* _Actions to take_:
(a) From the blog post about the diving field season, copy the passage starting with "More often than" and going on through "doing something awesome.".
(b) Write what comes next in the blog post about the diving field season, picking up after its last sentence.

+++ Excerpt +++

“Never lose the child like wonder. It’s just too important. It’s what drives us.”
Think back for a moment to that constant thrill of discovery you experienced as a child. Everything was so new and exciting, full of limitless possibilities. Every day brought something new to learn or some new skill to try. And when you finally understood and mastered it, you were so full of excitement that you just had to share it with someone.
More often than not, that someone was one or both of your parents.
I think the phrase, “Look, Mom! No hands!” sums up the feeling I’m trying to describe in a nutshell. Whether you were riding a roller coaster or trying to move some random object with your feet instead of your hands, you wanted to show Mom that you were just that skilled, that as a wee child, you were doing something awesome.
Well, I have also recently experienced that childlike giddiness and thrill of discovery through my field season this year. Despite the setbacks and obstacles that I described in my last post, I still crossed a major milestone in my research by collecting my first complete set of video data.
And if my mom had been there on our dive trips, I would have yelled, “Look, Mom! I’m doing science!” before stepping into the water for my next dive.
Our first dive trip of the season took place back in mid-May. Bob had booked the R/V Silver Crescent, a stately 52-foot fiberglass hull vessel, for the day and stocked the galley with plenty of snacks, drinks, and sandwich supplies. We had a total of six divers in our group, and we were in excellent hands with Captain Rob, a seasoned pro with years of experience aboard his vessel who genuinely loves his work and the sea.

+++ Record excerpts +++

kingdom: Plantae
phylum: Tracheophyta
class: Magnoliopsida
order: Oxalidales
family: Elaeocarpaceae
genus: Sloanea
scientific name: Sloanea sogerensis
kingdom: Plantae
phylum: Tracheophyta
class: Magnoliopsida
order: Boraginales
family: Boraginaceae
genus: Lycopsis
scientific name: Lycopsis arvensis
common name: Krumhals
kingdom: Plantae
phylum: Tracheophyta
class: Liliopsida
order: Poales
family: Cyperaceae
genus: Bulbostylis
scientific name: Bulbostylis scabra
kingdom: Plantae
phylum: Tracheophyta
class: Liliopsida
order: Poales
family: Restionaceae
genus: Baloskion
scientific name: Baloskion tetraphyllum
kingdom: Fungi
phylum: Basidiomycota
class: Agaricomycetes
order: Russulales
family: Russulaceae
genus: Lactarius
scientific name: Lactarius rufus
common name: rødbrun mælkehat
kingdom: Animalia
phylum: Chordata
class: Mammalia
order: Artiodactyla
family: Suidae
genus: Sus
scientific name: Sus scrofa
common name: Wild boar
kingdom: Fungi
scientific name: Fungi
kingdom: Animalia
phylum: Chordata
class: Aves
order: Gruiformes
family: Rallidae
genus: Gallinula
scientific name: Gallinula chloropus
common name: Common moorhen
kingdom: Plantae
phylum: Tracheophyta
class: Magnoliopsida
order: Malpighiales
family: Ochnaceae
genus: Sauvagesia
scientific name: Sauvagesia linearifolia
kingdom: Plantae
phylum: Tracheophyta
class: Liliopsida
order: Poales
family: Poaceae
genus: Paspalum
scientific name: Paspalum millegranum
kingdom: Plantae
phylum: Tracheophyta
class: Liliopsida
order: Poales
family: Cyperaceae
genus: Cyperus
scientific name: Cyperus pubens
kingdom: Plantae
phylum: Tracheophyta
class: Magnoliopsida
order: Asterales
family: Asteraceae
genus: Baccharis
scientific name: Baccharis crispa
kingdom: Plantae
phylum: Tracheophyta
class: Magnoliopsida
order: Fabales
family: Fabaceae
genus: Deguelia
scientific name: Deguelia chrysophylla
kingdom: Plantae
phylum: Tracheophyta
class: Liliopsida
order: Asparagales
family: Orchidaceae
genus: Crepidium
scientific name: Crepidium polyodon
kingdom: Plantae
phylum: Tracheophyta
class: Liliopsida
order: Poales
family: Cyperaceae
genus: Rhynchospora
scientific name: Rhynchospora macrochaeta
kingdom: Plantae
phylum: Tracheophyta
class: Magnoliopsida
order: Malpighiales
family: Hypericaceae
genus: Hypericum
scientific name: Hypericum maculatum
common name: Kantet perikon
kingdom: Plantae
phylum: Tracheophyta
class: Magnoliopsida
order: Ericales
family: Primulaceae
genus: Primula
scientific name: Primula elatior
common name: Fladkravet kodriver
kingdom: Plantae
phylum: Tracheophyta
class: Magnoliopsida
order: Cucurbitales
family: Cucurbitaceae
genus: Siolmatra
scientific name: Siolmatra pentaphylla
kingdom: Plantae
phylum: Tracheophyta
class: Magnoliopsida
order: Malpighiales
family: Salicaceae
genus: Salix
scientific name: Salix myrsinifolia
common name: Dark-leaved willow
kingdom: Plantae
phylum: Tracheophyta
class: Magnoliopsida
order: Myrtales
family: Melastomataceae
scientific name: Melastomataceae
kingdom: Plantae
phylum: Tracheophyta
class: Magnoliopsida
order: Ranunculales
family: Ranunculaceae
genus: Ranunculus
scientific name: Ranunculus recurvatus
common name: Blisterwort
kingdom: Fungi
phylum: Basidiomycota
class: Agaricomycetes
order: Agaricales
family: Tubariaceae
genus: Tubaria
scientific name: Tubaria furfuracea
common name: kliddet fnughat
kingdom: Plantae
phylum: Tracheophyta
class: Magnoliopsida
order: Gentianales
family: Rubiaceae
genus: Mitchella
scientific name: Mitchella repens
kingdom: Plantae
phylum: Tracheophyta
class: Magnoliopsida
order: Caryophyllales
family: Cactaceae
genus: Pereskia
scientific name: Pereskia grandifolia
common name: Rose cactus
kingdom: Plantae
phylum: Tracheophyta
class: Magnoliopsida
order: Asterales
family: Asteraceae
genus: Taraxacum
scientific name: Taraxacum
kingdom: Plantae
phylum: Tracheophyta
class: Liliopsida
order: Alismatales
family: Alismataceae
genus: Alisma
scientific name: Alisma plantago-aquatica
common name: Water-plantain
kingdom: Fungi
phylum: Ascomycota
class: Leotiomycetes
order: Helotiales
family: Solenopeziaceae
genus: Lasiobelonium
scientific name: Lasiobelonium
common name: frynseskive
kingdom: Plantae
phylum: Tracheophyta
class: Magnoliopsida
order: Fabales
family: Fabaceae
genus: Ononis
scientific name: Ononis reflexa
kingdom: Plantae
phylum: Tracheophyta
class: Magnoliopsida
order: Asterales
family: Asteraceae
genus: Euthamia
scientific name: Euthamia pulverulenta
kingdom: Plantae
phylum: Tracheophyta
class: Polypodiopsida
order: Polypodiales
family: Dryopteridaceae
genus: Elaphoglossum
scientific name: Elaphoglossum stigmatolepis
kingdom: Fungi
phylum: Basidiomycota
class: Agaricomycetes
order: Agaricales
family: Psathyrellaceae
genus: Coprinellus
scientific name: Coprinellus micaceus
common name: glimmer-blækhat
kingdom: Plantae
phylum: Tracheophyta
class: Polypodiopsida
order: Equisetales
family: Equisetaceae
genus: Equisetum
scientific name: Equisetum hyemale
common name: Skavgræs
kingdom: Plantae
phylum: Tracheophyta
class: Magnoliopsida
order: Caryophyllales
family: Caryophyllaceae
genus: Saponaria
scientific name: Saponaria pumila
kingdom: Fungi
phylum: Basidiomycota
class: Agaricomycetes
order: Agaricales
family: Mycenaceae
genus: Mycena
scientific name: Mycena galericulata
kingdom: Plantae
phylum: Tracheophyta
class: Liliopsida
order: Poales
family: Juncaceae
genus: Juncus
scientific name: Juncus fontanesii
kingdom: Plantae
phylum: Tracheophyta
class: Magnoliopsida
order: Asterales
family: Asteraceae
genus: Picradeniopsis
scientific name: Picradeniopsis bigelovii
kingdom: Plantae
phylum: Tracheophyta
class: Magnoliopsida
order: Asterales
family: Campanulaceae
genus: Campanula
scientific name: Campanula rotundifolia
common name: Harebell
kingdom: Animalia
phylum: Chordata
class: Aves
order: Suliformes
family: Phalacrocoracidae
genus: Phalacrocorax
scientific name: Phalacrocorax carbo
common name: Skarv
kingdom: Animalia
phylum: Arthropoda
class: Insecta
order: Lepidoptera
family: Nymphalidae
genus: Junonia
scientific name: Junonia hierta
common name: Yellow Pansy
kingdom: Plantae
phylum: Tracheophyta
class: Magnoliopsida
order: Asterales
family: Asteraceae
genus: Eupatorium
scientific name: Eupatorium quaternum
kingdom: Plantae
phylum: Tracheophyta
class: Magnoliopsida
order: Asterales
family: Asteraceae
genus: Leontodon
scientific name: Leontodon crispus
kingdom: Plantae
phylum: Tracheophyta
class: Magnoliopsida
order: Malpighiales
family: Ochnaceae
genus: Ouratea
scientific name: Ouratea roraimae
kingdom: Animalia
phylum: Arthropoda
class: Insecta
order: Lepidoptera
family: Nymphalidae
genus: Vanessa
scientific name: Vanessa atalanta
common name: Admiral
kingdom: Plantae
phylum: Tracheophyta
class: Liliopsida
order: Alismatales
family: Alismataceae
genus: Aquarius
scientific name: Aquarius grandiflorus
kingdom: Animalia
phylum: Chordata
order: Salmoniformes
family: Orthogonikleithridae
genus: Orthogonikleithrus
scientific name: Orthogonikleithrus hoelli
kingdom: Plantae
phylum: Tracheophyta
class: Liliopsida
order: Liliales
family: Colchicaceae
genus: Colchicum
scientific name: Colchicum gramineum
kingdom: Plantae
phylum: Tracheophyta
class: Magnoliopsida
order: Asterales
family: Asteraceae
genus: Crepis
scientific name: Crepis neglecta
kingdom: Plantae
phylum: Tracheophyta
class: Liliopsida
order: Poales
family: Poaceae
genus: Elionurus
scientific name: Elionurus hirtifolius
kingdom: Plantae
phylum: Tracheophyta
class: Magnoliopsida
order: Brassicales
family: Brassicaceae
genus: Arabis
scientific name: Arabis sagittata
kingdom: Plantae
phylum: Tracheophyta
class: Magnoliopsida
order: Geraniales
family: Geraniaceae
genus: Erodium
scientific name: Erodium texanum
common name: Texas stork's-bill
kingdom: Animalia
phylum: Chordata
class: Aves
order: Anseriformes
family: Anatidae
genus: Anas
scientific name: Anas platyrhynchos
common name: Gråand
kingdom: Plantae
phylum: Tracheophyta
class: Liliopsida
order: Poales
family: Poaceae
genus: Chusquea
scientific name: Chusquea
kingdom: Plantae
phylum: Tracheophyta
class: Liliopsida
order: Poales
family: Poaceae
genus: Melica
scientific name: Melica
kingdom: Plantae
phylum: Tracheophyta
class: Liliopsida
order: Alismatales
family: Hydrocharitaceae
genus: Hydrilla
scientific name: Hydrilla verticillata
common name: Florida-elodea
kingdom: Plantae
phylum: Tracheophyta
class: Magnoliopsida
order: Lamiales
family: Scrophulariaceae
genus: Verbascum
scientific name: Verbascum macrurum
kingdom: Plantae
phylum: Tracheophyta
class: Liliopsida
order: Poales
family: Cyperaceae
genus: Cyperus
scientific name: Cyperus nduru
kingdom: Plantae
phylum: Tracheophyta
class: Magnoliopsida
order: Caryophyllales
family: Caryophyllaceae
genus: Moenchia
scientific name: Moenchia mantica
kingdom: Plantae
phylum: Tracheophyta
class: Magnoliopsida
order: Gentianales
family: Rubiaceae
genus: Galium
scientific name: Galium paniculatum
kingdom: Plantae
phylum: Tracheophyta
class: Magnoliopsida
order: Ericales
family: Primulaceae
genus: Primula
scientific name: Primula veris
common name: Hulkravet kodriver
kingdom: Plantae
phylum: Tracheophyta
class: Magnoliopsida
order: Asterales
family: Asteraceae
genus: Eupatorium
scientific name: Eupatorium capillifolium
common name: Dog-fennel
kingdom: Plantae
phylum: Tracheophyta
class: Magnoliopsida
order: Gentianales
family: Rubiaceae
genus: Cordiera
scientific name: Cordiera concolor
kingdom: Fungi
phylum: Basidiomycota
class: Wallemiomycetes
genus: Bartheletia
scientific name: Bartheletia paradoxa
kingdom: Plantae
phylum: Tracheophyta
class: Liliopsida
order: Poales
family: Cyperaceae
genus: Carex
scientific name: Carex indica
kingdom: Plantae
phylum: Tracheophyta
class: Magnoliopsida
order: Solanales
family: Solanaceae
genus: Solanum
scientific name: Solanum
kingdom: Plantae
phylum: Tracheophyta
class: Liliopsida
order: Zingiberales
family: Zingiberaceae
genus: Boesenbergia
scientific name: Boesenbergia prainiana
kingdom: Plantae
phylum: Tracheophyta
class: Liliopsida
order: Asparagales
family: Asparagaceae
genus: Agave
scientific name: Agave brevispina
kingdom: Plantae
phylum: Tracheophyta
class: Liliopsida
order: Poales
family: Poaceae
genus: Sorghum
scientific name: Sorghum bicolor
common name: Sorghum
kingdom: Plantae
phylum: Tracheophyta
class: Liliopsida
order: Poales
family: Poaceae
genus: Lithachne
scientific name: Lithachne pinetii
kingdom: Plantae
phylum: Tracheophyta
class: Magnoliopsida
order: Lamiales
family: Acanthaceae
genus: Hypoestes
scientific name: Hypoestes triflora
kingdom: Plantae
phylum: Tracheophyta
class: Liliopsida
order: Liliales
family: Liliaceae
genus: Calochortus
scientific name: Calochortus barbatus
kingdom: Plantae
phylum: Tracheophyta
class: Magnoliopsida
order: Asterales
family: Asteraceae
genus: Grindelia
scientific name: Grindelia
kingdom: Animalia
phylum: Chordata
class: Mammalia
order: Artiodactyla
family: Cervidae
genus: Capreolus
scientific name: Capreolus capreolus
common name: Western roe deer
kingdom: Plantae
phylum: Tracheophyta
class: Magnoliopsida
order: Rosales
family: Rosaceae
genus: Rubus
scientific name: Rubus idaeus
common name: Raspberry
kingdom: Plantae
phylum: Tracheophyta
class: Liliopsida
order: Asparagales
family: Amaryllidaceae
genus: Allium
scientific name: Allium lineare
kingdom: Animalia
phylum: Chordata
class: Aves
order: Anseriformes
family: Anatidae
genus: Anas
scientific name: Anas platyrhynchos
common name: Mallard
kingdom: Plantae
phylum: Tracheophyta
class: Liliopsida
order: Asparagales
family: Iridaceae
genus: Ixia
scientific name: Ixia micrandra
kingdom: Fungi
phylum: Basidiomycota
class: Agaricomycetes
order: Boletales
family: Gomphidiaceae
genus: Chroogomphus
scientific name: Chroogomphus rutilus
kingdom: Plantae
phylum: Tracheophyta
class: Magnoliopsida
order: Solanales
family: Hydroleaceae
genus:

+++

* _Task results_:
(a)
More often than not, that someone was one or both of your parents.
I think the phrase, “Look, Mom! No hands!” sums up the feeling I’m trying to describe in a nutshell. Whether you were riding a roller coaster or trying to move some random object with your feet instead of your hands, you wanted to show Mom that you were just that skilled, that as a wee child, you were doing something awesome.

(b)
Bob and Ryan gave us the dive plan and safety briefing once we were on our way. We would be diving on my three artificial reef study sites and shooting video surveys of the fish communities. My thesis is about how the age of artificial reefs affects fish communities, so I am using three identical reefs of varying ages to track how the communities change over time. I am also surveying two natural reefs, which have been established for decades, if not centuries, to determine whether artificial reef fish communities eventually resemble those of natural reefs.
But first, we had some unfinished business with the Ronald McDonald House.
We passed by the drop site for the recently deployed “McSteel” reef, comprised of steel railing donated by the Ronald McDonald House, on our way to the study sites, so Bob took two divers down for a scuba photo shoot to commemorate the occasion and so the children staying at the Ronald McDonald House would have some exciting pictures to admire. With that mission complete, Captain Rob took us full speed ahead to our first study site.
Paulette and I made up the first dive team, and we dove on the middle-aged reef cones, which are about 6 years old. As we assembled our gear, I realized that this dive would be one of many “firsts.” It would be my first dive of the year, my first real attempt at collecting data for my thesis, and my first trial of my new BC (buoyancy compensator). Before the sampling season, I had finally purchased my own BC instead of the one I had borrowed the previous year, and I couldn’t wait to test it out. I had gotten a Zeagle Zena, which is designed specifically for women and zips in the front like a corset instead of using a Velcro cummerbund. It also inflates in the back instead of a jacket style and would hopefully give me more mobility with my arms. And best of all, it was teal, one of my favorite colors.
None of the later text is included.